Recorded data
------------------------------------------------------------

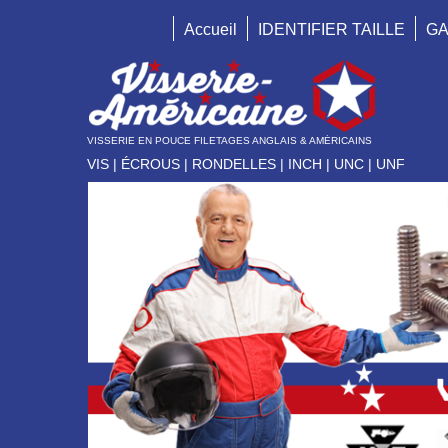
Accueil
IDENTIFIER TAILLE
GA
VISSERIE EN POUCE FILETAGES ANGLAIS & AMÉRICAINS
VIS | ÉCROUS | RONDELLES | INCH | UNC | UNF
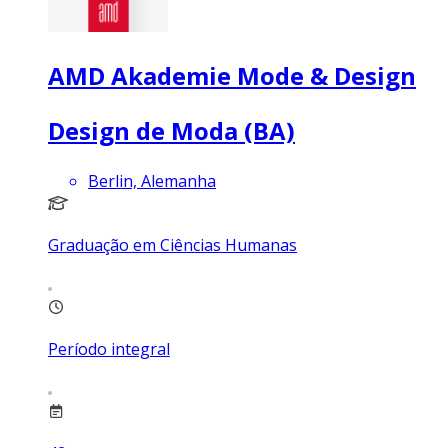
AMD Akademie Mode & Design
Design de Moda (BA)
Berlin, Alemanha
Graduação em Ciências Humanas
Período integral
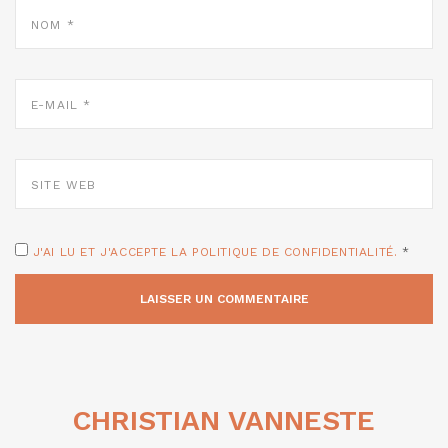
NOM
*
E-
MAIL
*
SITE
WEB
J'AI LU ET J'ACCEPTE LA POLITIQUE DE CONFIDENTIALITÉ.
*
CHRISTIAN VANNESTE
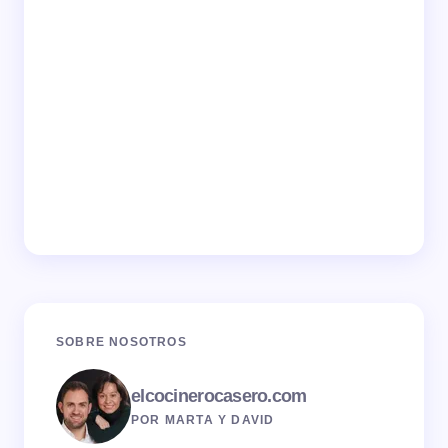
SOBRE NOSOTROS
elcocinerocasero.com
POR MARTA Y DAVID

------------------------------------------------------------

**ASSIGNMENT:** Starting at the line that holds "Graduação em Ciências Humanas", print each line through the last one of the entries above, exactly and with both ends included; no pictures.

**ANSWER BELOW:**
Graduação em Ciências Humanas
Período integral
NOM
*
E-
MAIL
*
SITE
WEB
J'AI LU ET J'ACCEPTE LA POLITIQUE DE CONFIDENTIALITÉ.
*
CHRISTIAN VANNESTE
SOBRE NOSOTROS
elcocinerocasero.com
POR MARTA Y DAVID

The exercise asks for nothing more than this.